Oyun İncelemeleri

Anno 2070

Anno serisi uzun yıllardır beğeni toplayarak ilerleyen, atmosfer açısından neşeli ancak çocuksu olmayan, oynanış açısından rahat fakat gevşemeyen ve hikaye açısından da basit ancak güzel kurgulanmış bir seri olmuştur.

Geçmiş çağlarda kurduğumuz medeniyetler, oradaki dünyaya neler sağladı, son durumları nedir bilinmez ancak biz onların kurulumu sırasında kesinlikle eğlendik. Aralarındaki çatışmalar, ticaret anlaşmaları ve dostluklarla iki oyun boyunca ilginç hikayelerin geliştiği bilinmeyen denizlerde ve o denizlere serpilmiş adalarda boğuştuk hayatın bu yeşeren mdeniyetlerinde.

İlk oyun olan Anno 1701’den sonra serinin ikinci oyunu bizi ilerisi yerine geçmişe götürüp 1404 yılına atmıştı. Bir ek paketten sonra üçüncü oyunun belki daha da geriye götüreceğini düşünmüş ya da en azından 1600’lü yıllara götürüp korsancılığın içine dalarız diye fikirler yürütmüştük.

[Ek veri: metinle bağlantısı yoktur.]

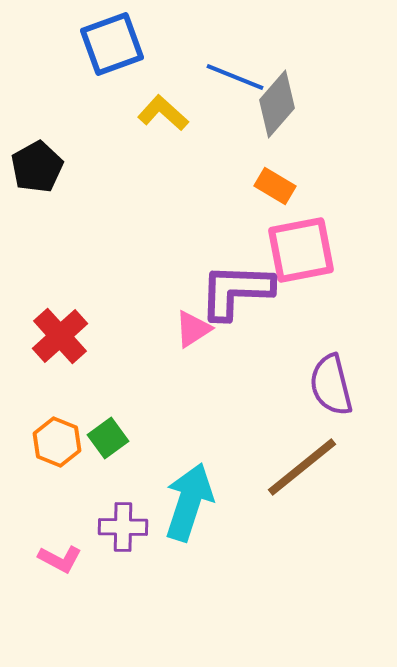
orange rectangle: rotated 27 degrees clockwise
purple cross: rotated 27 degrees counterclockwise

Bazılarımız ise üçüncü oyunun günümüz zamanında geçebileceğini ileri sürmüştü.

Lakin Related Desings ve Ubisoft Blue Byte her iki tahmini de boş çıkartarak bizi üçünü oyunla birlikte geleceğe götürdü ve karşımıza Anno 2070’i çıkarttı.

Hal böyle olunca oyunun ana teması ve mekaniği sabit kalsa da konsept tamamen değişti. Peki bakalım Ubisoft bu değişiklik ile iyi mi etti, kötü mü?

Zamanda yolculuk gibi birşey
Öncelikle oyunumuzun hikayesi hakkında kısa bir bilgi verelim. Esasında Anno 2070 bizi geleceğe taşısa da çok da uzak olmayan bir geleceğe yani yaklaşık 58 yıl sonrasına taşıyor. Sonunda kimsenin dinlemediği Al Gore haklı çıkıyor ve küresel ısınma bütün kutupları eritiyor. Bu yüzden deniz seviyeler oldukça yükseliyor ve en nihayetinde Everest zirvesi bile Everest tepesine dönüşüyor.

Elbette hal böyle olunca insanlık da en iyi yaptığı şeyi yapmaya çalışıp kendisini kurtarıyor fakat bu sefer eski Anno oyunlarına kıyasla daha sağlam olan teknolojinin nimetlerinden olabildiğince çok faydalanarak.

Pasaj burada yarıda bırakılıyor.